We note that there are some potential study limitations, in particular the different definitions of knee OA used by the various studies, some of which focus on total knee replacement as an outcome and others that have focused on radiographic features and for OA phenotypic definitions which reflect a different subset of OA have been shown to influence the ability to detect genetic associations 
. The initial discovery was made in Japanese samples using a definition of radiographic OA (K/L≥2) and pain 
. The association with rs10947262 initially was replicated in a Greek study where the outcome as total knee replacement (TKR) but the association with rs7775228 was not replicated in that same cohort 
. In fact, rs7775228, the Icelandic, Spanish and Greek studies all used TKR as the outcome and show no evidence of association. For rs10947262 we cannot distinguish a clearly different pattern for studies where only a radiographic definition was used (e.g. Chingford, TwinsUK, HCS, Estonia) from those where symptoms or even TKR were part of the recruitment criterion (e.g. Nottingham, GOAL, deCODE). Further, for knee OA it has been shown in a case where the functional variant of a gene is truly involved in risk of disease (the promoter variant in the GDF-5
gene) that, these differences in phenotype definition do not deter from observing an association in Caucasians with genome-wide statistical significance even if it had been originally discovered in Asian samples 
Another study limitation to our conclusions is that the data used to derive inferences concerning LD with HLA haplotypes comes in part from imputed data. Therefore, although imputation for this SNP appears to be reliable, it is unlikely but possible that the conclusions might have been different using directly typed data.

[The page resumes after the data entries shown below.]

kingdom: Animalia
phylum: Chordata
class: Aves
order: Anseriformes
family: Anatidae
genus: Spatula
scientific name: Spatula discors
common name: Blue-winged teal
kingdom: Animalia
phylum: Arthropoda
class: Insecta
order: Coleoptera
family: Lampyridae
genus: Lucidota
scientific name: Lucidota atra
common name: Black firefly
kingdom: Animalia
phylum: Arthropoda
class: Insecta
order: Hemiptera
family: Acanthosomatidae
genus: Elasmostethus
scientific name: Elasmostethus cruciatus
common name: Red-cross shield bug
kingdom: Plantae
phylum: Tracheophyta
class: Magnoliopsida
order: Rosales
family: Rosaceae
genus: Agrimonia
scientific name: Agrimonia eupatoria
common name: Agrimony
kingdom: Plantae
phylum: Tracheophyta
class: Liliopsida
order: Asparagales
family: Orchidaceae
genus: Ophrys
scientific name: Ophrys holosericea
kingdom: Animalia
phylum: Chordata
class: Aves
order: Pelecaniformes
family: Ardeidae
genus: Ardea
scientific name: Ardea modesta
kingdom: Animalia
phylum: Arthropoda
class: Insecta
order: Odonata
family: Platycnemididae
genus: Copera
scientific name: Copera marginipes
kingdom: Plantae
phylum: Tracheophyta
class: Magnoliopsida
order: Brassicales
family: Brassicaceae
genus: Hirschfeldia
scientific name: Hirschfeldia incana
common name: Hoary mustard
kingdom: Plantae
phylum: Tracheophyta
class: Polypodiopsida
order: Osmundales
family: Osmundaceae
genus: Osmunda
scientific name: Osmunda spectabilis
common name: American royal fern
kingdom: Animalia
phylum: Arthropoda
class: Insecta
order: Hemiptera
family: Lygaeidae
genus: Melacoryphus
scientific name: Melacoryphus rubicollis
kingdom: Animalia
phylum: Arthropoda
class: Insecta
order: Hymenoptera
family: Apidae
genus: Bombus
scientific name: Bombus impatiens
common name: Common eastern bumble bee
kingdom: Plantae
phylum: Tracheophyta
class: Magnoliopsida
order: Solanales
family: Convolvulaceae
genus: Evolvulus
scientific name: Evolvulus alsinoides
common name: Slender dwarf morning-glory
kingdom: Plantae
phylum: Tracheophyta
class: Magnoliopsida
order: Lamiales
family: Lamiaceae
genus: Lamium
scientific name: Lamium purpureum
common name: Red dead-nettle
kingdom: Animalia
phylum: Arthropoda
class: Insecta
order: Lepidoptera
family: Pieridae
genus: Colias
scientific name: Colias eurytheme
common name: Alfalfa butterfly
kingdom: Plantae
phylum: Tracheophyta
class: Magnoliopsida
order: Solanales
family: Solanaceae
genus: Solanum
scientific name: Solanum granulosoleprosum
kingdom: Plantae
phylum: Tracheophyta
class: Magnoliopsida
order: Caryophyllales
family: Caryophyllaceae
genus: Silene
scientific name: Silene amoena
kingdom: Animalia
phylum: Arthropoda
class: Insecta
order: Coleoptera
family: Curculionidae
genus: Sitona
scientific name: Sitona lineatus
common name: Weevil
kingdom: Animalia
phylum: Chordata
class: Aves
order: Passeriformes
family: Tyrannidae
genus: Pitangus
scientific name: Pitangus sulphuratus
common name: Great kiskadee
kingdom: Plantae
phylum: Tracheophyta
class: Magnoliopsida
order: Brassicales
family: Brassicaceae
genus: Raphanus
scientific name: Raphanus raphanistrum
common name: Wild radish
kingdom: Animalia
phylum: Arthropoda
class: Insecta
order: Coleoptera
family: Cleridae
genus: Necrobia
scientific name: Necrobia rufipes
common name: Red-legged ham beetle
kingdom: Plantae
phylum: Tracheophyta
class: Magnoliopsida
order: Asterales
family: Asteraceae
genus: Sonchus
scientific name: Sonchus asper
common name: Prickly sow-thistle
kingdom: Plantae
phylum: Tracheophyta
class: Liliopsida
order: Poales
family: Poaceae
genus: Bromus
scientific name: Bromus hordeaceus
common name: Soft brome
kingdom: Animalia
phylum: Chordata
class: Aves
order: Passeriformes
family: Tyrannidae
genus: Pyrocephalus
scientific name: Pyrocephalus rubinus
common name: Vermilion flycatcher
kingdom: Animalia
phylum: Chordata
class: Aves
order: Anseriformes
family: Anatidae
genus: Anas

Neither our results nor those from Shi et al 
preclude an important role for variation in the HLA region in genetic susceptibility to OA. It is indeed possible that class II antigen presenting molecules may be involved in the pathogenesis of OA. In order to determine if DRB1 -DQA1-DQB1 haplotypes (and antigen presenting molecules in general), are involved in risk of knee OA in Caucasian populations, further studies which take into account the complex LD structure and the extremely high genetic diversity of this region are needed.